Sarawak’s Prime Minister pointed out that with a 1,000 km long coastline and huge inland water bodies covering an area of 150,000 ha, the state has the potential to generate export revenue through aquaculture.
He said that the Post-Covid-19 Development Strategy (PCDS) 2030 has given considerable importance to the potential of the aquaculture industry.
“For this reason, I cannot stress enough the need for Sarawak to be part of the regional aquaculture disease information sharing network to protect the state’s aquaculture industry,” he said. in a speech at the opening of the 11th Symposium on Diseases. in Asian aquaculture (DAA11) today.
He was represented by Deputy Prime Minister Datuk Amar Awang Tengah Ali Hasan.
Abang Johari noted that while there are new market opportunities for farmed aquatic animals, whether for food or ornamental fish, this has also facilitated the spread of pathogens and their diseases.
“Timely action can help limit the spread of foodborne microorganisms and antimicrobial-resistant zoonoses, which can infect humans, animals and plants through various routes of transmission. These routes of transmission include direct contact with animal and human sources, and indirect transmission through the environment and the food supply chain.
“For example, a mass mortality of caged tilapia was reported in July 2017 due to Tilapia Lake Virus (TiLV) in Batang Ai Aquaculture Industrial Zone. This prompted the Ministry of Agriculture to quickly collaborate and liaise with the Malaysian Department of Fisheries (DOF) and National Fish Health (NaFISH) to monitor and contain the outbreak with appropriate measures,” said he declared.
Abang Johari said that with its comparative advantage of rich land and water resources, Sarawak is committed to increasing and improving the scale of food production for marketing and export, which not only covers agricultural crops and livestock, but also the fishing sector.
“With the rapid increase in global fish consumption, aquaculture is now the fastest growing food production sector in the world and Asia is the leading aquaculture producer, contributing 92% of total global aquaculture products.
“For Sarawak, on average, 27% of our food exports are fish, crustaceans and molluscs, and 9% are imported,” he said.
Moving forward, Abang Johari said the immediate initiative is to develop commercial aquaculture through the establishment of an Aquaculture Industrial Zone (AIZ).

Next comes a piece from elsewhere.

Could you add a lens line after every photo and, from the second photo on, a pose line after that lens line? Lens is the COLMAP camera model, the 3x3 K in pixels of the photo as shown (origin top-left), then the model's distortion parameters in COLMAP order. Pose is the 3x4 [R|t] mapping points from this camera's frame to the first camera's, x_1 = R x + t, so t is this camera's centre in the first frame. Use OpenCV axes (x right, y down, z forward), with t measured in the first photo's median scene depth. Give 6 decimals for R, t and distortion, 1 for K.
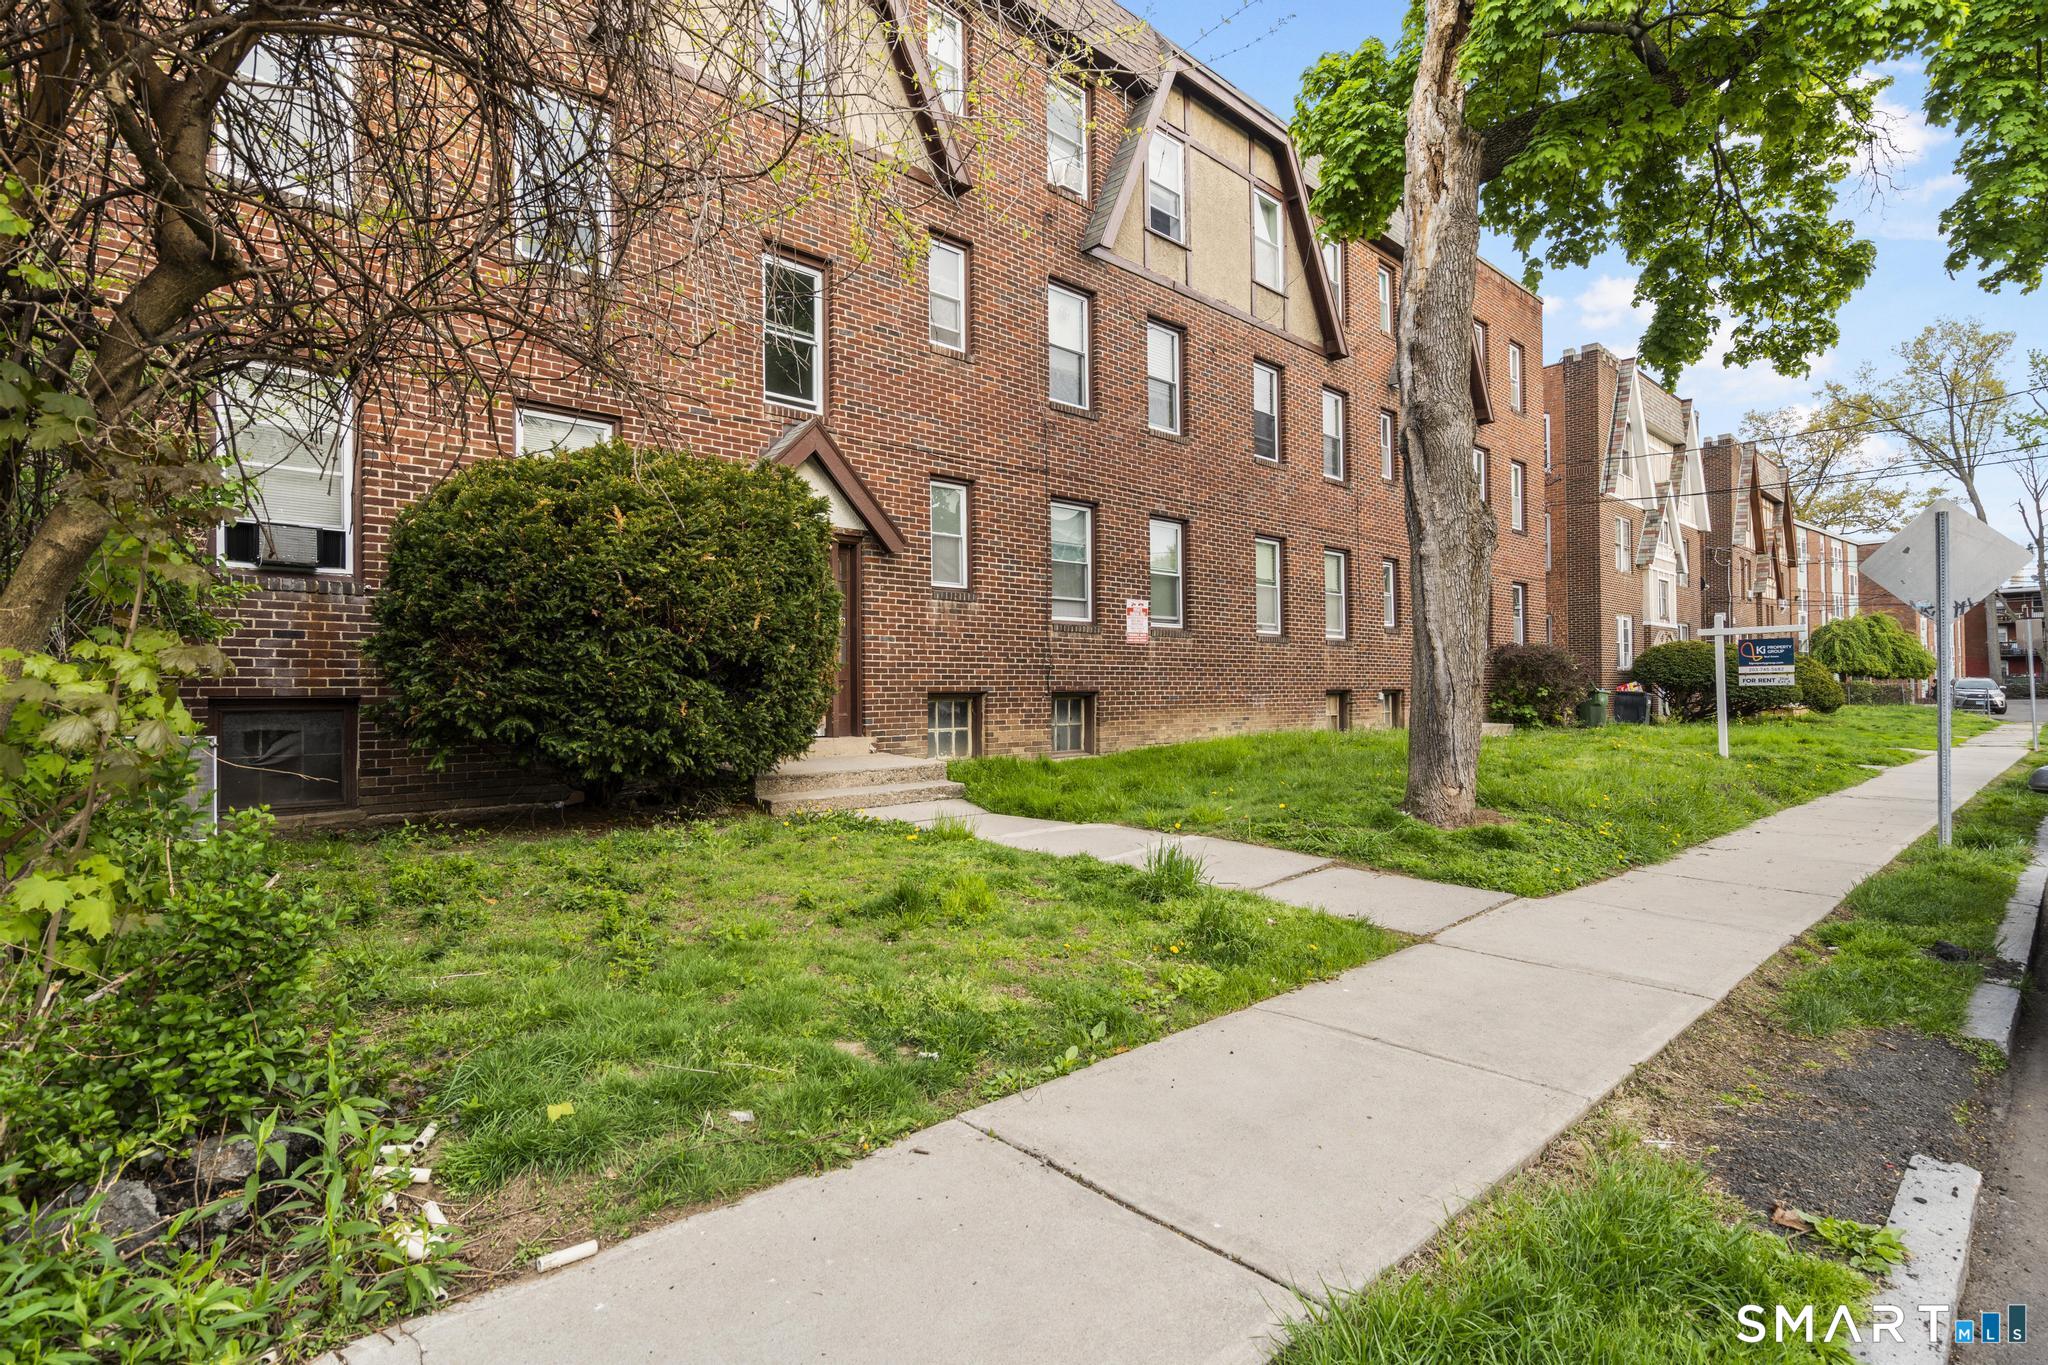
lens RADIAL K [[1080.3, 0, 1035.0], [0, 1080.3, 687.8], [0, 0, 1]] dist [0.004763, 0.001646]
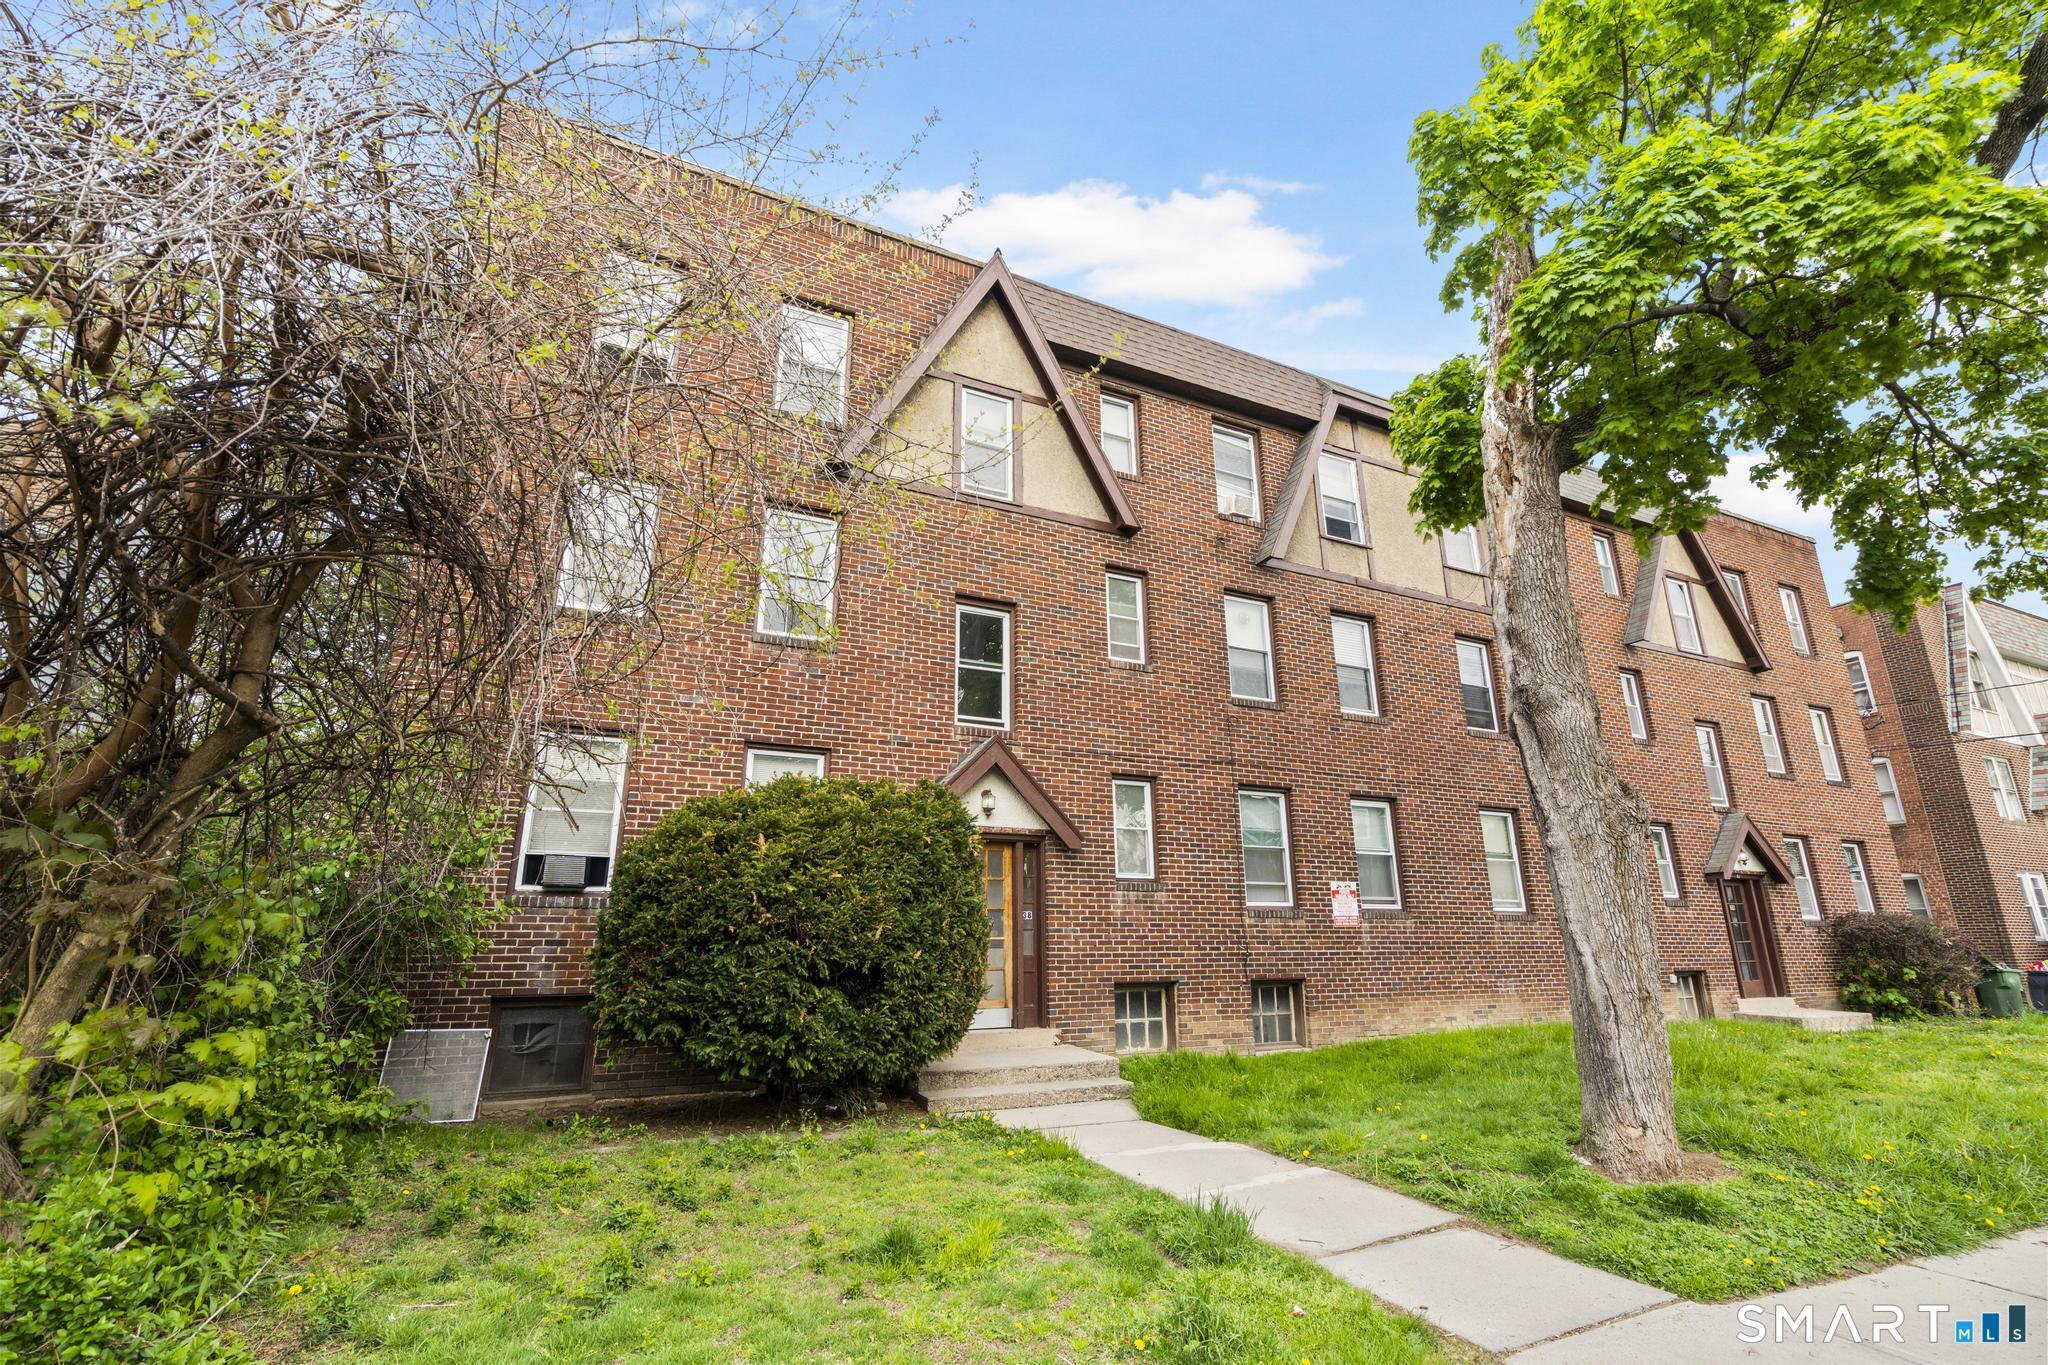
lens RADIAL K [[973.1, 0, 1025.0], [0, 973.1, 671.1], [0, 0, 1]] dist [0.000936, 0.001747]
pose [[0.945018, -0.091902, -0.313838, 0.139793], [0.002642, 0.961812, -0.273697, -0.027849], [0.327007, 0.257819, 0.909173, 0.045089]]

At the 11th DAA Symposium, he said it marks the beginning of new approaches and strategies, where the current pandemic is a reminder of the interdependence between human health, animal health and the environment.
“These links highlight the urgent need for increased collaboration at national, regional and global levels to address issues of disease transmission in aquatic ecosystems, zoonoses, antimicrobial resistance as well as aquatic animal welfare. , by promoting an integrated and systemic approach to the One Health concept.

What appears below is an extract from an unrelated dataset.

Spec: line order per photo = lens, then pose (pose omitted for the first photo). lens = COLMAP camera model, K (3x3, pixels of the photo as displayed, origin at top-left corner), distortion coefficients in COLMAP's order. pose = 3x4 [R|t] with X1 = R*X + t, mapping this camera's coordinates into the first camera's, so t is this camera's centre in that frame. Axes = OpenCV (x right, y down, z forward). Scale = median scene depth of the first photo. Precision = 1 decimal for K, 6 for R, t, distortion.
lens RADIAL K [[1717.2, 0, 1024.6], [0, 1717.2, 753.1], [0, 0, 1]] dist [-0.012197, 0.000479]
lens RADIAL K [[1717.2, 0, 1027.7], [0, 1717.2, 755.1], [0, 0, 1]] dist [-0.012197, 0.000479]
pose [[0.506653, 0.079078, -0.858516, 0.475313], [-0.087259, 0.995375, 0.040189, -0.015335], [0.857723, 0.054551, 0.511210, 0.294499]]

“I believe the symposium provides an excellent platform for international partners to establish and strengthen research collaborations, as well as market opportunities for aquatic products and aquaculture technologies,” he said.
The four-day DAA11 takes place on a hybrid platform at the Borneo Convention Center Kuching (BCCK).
It is organized by the Malaysian Department of Fisheries under the Ministry of Agriculture and Food Industries (MAFI) with the Sarawak Ministry of Agriculture Modernization and Regional Development (MANRED) and the Fish Health from the Asian Fisheries Society (FHS-AFS).
Among those present were Federal Minister of Agriculture and Food Industries Datuk Seri Dr Ronald Kiandee and Minister of Agriculture Modernization and Regional Development Dato Sri Dr Stephen Rundi Utom.